Sun Pharma posts surprise loss led by one-time charge
MUMBAI: Sun Pharmaceutical Industries Ltd, India’s largest drugmaker, slipped into a surprise quarterly loss because of a one-time charge amid price pressures in its US generics business.
Mumbai-based Sun Pharma posted a loss of ₹2,277 crore ($293.6 million) for the quarter ended March 31, compared to the average ₹1,707 crore profit estimated by analysts in a Bloomberg survey. The drugmaker’s earnings included an exceptional loss of ₹3,936 crore.
Revenue also came below expectations to ₹9,450 crore, according to an exchange filing Monday. Costs rose 9.1% to ₹7,700 crore compared with the same quarter last year.

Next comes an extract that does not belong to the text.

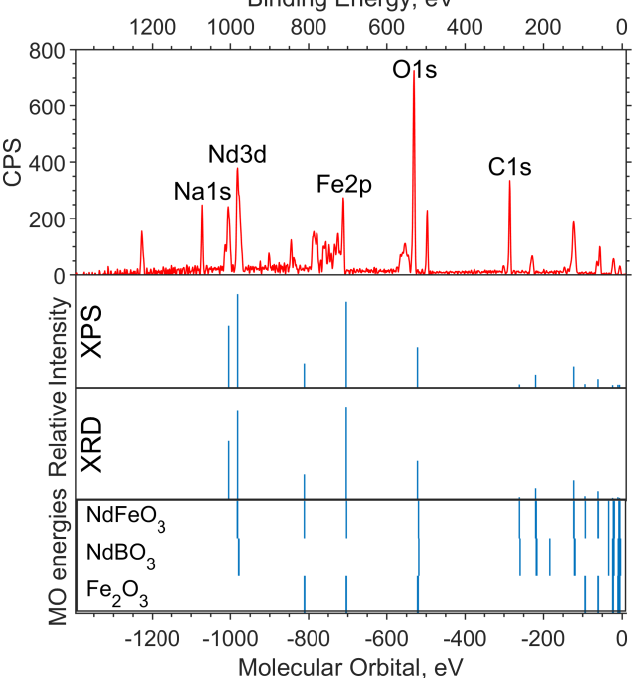
Figure 1. Overview of the XPS spectrum of the NdFe (1 − x) Co x B oxide powders with x = 0, the theoretical “stick” “spectrum”, and the MO energies of the model compounds.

While the years-long strategy by Sun Pharma’s billionaire owner Dilip Shanghvi to develop high-margin, patented drugs treating chronic ailments has pleased investors, the company is facing multiple headwinds now. There has been a sectorwide generic drug price erosion in the US, Sun’s largest overseas market, with industry giant Teva Pharmaceutical Industries Ltd cutting sales guidance. The US drug regulator is also scrutinizing one of Sun Pharma’s local factories.

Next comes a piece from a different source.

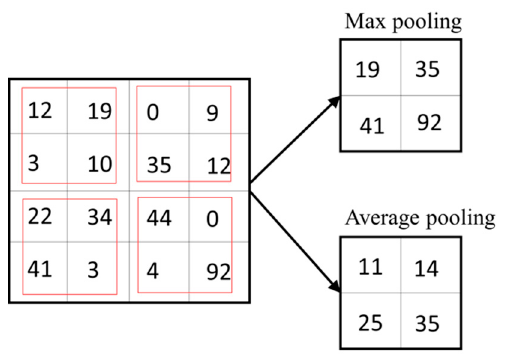
Figure 5. Types of pooling used in CNN.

“Sun Pharma has seen lackluster growth in their US generics portfolio because of higher pricing deflation on their base and slowing rate of new launches,” Nithya Balasubramanian, health care analyst at Bernstein India, wrote in a report on Sun Pharma earlier this month.
The drugmaker is also contending with global inflationary turmoil that have boosted costs of raw materials nearly everything including medicines, as well as more localized problems at one of its factories in Halol, Gujarat in western India.
A US Food and Drug Administration (FDA) inspection of Sun Pharma’s factory in Halol, Gujarat, found 10 manufacturing issues earlier this month. Sun Pharma has said it is preparing the response to the FDA’s observations as the drugmaker seeks to avoid more serious consequences, including a ban on exports to the US from the plant.
The Halol plant has had a run in with the FDA when the regulator slapped it with a US export ban in 2015 that was lifted more than two years later.
However, the drugmaker had a recent boost when two of its non-patented drugs were approved in the US. Its share price has gained 5% this year while India’s benchmark S&P BSE Sensex has declined 4% in 2022.